“’It stinketh,’ say the Jews trying to prevent Jesus from approaching the corpse, and this awful warning applies to the whole world, to all life. God is Life and the Giver of Life. He called man into the Divine reality of Life and behold ‘it stinketh’…The world was created to reflect and proclaim the glory of God and ‘it stinketh.’
“At the grave of Lazarus God encounters Death, the reality of anti-life, of destruction and despair. He meets His Enemy, who has taken away from Him His World and become its prince. And we who follow Jesus, as He approaches the grave, enter with Him into that hour of His, which He announced so often as the climax and the fulfillment of his whole work. The Cross, its necessity and universal meaning are announced in the shortest verse of the Gospel: ‘and Jesus wept’ …We understand now that it is because He wept, i.e., loved His friend Lazarus, that Jesus had the power of calling him back to life.
“The power of Resurrection is not a Divine ‘power in itself,’ but power of love, or rather love as power. God is Love and Love is Life, Love creates Life…It is Love that weeps at the grave and it is Love that restores life. This is the meaning of the Divine tears of Jesus. In them love is at work again—recreating, redeeming, restoring the darkened life of man: ‘Lazarus, come forth!…’ And this is why Lazarus Saturday is the beginning of both: the Cross, as the Supreme sacrifice of love, the Resurrection, as the ultimate triumph of love.”
-Fr. Alexander Schmemann
It is the end of Lent in the Orthodox Church. We enter Holy Week with Lazarus Saturday, and though we do fast until Pascha, it’s not technically Lent anymore for us. We now stop thinking about whether we succeeded or failed at Lent, because we need to focus on what God has done and be fully present for these last days of the remembering of the death and resurrection of the Lord.
Matins of Lazarus Saturday is a time to remember the whole story of how Lazarus had been dead four days when Jesus came into town and his friends said, “If only you had been here, he wouldn’t have died.” And Jesus wept. Then He showed his power over death, and raised Lazarus. And then followed the events that sent Him to His own death, which He also overcame for our sakes. His powerful beauty is still filling this world.

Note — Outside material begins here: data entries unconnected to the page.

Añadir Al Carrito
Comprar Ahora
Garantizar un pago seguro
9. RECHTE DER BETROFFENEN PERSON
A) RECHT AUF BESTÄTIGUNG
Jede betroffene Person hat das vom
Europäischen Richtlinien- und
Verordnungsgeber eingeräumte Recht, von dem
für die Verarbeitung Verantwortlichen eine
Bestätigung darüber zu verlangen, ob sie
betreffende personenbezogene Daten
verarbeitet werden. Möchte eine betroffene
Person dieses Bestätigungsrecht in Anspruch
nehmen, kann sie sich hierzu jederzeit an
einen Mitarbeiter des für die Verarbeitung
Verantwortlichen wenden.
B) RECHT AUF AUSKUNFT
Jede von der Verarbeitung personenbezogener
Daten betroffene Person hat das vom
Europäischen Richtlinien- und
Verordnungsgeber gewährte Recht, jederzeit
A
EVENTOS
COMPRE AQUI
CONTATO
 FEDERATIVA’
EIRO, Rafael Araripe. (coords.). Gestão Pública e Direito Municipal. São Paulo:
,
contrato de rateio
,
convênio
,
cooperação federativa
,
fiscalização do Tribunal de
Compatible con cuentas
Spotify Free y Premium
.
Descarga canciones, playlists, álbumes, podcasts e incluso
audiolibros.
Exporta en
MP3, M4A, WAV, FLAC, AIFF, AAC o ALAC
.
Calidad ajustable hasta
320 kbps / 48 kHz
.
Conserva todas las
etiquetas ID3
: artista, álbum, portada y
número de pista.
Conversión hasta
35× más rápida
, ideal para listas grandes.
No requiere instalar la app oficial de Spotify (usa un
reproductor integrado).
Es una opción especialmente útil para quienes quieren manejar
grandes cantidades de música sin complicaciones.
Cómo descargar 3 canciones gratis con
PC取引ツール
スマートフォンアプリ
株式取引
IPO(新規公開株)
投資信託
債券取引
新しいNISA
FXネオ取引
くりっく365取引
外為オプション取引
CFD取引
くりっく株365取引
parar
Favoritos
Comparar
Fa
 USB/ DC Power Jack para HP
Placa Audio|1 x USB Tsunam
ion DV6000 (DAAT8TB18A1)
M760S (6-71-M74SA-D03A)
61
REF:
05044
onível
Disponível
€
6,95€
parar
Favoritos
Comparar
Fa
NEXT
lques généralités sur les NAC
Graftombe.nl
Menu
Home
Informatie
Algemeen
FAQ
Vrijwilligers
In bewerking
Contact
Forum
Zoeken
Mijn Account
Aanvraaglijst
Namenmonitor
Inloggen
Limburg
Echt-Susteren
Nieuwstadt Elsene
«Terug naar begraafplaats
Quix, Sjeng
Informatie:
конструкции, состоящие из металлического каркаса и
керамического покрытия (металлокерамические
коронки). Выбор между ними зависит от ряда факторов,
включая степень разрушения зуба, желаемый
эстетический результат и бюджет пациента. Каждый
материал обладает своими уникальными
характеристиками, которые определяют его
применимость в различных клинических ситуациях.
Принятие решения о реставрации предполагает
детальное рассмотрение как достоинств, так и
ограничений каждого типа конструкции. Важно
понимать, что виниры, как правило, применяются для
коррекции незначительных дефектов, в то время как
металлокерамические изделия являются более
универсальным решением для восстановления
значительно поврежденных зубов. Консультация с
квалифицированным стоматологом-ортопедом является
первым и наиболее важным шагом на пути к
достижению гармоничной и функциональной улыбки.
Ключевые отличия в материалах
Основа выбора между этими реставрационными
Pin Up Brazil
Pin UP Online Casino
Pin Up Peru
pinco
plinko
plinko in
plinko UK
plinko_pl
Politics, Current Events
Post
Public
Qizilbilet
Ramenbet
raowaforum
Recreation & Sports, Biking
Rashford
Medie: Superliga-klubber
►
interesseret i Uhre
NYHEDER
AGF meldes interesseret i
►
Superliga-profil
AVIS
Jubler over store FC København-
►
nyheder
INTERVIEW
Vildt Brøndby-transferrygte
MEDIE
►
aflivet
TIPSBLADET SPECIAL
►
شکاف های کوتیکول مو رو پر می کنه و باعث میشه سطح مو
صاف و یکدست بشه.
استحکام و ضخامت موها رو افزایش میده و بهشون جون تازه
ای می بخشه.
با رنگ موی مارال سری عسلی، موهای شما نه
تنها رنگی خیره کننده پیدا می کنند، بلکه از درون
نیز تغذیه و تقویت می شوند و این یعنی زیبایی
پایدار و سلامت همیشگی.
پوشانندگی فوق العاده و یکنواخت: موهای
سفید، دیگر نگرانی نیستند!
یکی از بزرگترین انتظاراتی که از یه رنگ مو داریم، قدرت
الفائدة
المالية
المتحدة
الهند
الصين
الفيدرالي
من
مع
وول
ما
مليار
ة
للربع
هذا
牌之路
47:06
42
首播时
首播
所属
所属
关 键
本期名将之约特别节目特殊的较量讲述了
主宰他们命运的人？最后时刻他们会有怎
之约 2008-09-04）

“Despite the effects of the Fall and despite our deep sinfulness, the world continues to be God’s creation. It has not ceased to be ‘altogether beautiful.’ Despite human alienation and suffering, the Divine Beauty is still present in our midst and still remains ever active, incessantly performing its work of healing and transfiguration. Even now beauty is saving the world, and it will always continue to do so. But it is the beauty of a God who is totally involved in the pain of the world that He has made, of a God who died on the Cross and on the third day rose victorious from the dead.”